*** STORED DATA
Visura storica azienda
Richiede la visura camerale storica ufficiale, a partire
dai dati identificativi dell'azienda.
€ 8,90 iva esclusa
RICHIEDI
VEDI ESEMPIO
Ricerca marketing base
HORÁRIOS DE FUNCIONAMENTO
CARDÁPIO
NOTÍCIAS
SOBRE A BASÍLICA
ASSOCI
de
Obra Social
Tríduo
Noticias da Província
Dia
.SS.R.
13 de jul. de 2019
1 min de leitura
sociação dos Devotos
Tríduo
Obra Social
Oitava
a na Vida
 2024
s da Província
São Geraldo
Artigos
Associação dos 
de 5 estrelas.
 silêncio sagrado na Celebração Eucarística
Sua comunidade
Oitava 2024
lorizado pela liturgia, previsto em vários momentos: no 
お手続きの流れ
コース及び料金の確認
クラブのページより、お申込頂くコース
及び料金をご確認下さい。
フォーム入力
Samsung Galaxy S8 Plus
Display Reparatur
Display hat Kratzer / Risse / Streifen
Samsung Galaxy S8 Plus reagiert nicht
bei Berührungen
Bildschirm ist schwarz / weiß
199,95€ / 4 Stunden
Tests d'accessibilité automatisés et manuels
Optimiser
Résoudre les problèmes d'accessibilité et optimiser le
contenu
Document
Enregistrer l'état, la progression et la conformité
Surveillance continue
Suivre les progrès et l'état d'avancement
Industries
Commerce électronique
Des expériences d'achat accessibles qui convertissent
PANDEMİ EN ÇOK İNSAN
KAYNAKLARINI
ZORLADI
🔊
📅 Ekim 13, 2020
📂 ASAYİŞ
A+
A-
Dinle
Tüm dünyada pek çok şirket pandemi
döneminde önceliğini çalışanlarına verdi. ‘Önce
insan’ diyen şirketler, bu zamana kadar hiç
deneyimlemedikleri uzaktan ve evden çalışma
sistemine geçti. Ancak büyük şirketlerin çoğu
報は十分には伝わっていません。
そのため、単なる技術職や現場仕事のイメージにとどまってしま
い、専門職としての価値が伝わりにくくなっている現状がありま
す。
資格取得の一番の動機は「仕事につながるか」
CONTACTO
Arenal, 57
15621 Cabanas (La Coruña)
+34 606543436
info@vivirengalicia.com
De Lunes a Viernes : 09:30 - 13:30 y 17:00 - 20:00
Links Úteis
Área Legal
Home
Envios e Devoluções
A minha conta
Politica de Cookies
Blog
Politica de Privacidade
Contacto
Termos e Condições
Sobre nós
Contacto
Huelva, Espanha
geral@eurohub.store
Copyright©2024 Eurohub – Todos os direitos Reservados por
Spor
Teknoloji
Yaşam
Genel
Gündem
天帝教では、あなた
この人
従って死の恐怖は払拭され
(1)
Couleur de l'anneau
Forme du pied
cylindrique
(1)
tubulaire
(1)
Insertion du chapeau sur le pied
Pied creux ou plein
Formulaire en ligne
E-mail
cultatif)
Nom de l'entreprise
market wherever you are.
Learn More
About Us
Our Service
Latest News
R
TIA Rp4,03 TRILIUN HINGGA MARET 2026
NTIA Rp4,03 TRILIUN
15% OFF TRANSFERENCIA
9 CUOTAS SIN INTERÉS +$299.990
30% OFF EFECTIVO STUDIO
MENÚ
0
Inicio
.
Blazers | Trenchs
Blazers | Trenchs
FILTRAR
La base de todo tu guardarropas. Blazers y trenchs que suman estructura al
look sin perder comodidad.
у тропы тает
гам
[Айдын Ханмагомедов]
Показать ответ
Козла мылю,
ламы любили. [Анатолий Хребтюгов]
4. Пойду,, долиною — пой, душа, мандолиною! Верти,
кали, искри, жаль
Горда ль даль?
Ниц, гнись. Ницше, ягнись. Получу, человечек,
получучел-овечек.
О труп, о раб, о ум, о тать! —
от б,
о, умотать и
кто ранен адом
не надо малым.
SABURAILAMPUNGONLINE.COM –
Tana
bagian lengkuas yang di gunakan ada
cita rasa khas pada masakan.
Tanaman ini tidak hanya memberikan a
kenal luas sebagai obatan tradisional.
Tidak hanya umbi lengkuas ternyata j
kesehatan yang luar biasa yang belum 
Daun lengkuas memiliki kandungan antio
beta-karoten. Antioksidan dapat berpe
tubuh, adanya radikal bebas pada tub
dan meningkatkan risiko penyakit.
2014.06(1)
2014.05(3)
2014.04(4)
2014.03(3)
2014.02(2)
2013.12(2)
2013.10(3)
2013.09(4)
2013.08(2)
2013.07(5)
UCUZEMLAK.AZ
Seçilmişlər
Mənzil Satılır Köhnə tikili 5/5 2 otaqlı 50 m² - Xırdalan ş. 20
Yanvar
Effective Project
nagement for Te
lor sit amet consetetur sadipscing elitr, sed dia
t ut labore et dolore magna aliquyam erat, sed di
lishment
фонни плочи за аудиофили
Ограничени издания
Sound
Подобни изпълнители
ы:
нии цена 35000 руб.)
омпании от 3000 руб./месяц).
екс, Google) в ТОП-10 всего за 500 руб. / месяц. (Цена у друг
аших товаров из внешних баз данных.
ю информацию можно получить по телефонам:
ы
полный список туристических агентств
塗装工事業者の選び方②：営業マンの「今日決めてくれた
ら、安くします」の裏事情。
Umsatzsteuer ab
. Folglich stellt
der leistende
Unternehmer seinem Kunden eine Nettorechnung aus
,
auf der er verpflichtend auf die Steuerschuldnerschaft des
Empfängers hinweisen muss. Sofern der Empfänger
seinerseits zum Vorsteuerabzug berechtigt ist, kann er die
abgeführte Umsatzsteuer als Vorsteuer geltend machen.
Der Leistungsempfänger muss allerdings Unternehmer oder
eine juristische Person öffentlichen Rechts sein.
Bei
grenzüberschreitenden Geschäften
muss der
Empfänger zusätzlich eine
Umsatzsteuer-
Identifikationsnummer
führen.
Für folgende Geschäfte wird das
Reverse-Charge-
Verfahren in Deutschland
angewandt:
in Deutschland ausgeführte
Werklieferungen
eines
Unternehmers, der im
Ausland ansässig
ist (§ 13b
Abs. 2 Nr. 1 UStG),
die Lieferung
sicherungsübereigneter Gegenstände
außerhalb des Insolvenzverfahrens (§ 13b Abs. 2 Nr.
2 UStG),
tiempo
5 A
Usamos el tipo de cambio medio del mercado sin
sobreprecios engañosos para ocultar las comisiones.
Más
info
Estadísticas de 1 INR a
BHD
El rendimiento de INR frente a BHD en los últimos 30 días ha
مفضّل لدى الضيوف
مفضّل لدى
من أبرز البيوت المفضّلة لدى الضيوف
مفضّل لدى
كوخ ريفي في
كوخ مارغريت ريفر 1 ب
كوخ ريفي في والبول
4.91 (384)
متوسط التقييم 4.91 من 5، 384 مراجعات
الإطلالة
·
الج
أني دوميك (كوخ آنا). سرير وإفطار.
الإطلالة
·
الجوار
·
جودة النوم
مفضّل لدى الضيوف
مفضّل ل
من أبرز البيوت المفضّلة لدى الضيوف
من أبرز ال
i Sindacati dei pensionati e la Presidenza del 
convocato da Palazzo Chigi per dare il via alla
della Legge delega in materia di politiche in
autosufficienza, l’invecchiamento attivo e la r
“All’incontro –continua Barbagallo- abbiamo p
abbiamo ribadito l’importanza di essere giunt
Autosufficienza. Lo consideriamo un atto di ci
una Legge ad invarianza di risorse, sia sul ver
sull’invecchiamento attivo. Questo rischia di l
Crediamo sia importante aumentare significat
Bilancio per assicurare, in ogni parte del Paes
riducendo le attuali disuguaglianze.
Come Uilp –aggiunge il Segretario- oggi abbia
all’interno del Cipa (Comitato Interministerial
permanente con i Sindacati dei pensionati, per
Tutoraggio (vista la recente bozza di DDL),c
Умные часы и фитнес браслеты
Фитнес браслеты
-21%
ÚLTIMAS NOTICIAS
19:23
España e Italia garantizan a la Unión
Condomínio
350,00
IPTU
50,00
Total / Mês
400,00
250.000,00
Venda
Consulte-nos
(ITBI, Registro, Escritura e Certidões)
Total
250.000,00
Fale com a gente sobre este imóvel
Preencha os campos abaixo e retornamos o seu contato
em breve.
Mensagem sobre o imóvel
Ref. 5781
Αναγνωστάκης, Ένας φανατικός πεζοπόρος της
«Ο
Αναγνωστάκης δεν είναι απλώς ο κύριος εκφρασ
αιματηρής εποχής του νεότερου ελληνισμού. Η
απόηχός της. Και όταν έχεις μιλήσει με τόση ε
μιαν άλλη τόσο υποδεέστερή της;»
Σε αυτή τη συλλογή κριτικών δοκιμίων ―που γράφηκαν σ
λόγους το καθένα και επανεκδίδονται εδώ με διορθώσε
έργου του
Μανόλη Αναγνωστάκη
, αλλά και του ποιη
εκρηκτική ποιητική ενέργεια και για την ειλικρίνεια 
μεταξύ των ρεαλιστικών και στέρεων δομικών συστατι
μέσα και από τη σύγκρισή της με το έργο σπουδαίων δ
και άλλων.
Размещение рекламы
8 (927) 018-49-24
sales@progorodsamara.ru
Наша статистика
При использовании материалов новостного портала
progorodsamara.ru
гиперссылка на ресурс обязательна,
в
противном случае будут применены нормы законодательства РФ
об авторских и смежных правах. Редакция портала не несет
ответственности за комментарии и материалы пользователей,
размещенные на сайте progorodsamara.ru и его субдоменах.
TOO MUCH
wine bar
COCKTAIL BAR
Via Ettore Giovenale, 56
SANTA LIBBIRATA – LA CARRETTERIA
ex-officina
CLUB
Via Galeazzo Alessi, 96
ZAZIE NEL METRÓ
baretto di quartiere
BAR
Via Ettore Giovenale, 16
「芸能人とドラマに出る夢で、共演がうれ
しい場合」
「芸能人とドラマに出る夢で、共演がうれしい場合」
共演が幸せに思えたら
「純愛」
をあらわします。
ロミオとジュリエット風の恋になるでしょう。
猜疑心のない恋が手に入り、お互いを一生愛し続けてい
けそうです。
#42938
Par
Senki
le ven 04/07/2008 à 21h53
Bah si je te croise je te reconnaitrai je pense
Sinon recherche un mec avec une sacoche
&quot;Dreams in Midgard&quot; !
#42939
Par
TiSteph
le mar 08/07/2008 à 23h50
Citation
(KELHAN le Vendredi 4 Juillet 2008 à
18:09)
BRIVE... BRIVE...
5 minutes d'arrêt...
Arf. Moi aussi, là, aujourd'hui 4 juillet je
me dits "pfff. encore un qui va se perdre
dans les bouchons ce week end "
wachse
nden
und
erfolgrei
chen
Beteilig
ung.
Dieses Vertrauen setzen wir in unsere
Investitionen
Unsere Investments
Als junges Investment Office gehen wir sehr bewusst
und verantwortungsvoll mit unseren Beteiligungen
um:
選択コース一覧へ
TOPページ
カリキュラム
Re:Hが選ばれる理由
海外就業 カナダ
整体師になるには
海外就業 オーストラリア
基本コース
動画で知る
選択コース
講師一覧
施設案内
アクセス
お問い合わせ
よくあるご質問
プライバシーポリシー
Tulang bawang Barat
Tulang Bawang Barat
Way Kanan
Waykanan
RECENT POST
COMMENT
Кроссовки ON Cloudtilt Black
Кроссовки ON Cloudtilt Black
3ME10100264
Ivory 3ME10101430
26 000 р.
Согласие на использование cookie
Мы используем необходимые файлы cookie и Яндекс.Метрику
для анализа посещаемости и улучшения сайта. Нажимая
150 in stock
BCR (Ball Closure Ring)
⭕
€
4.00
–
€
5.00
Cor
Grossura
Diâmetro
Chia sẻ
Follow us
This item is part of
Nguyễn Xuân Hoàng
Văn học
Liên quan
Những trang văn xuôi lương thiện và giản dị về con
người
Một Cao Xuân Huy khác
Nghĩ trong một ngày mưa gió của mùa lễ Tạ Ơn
******
◆ EXERCISE PROMPT ◆
Beginning with the line that has "Associação dos" and ending with the line that has "Tests d'accessibilité automatisés et manuels", set down the lines above exactly and include no others.

◆ ANSWER AREA ◆
Associação dos 
de 5 estrelas.
 silêncio sagrado na Celebração Eucarística
Sua comunidade
Oitava 2024
lorizado pela liturgia, previsto em vários momentos: no 
お手続きの流れ
コース及び料金の確認
クラブのページより、お申込頂くコース
及び料金をご確認下さい。
フォーム入力
Samsung Galaxy S8 Plus
Display Reparatur
Display hat Kratzer / Risse / Streifen
Samsung Galaxy S8 Plus reagiert nicht
bei Berührungen
Bildschirm ist schwarz / weiß
199,95€ / 4 Stunden
Tests d'accessibilité automatisés et manuels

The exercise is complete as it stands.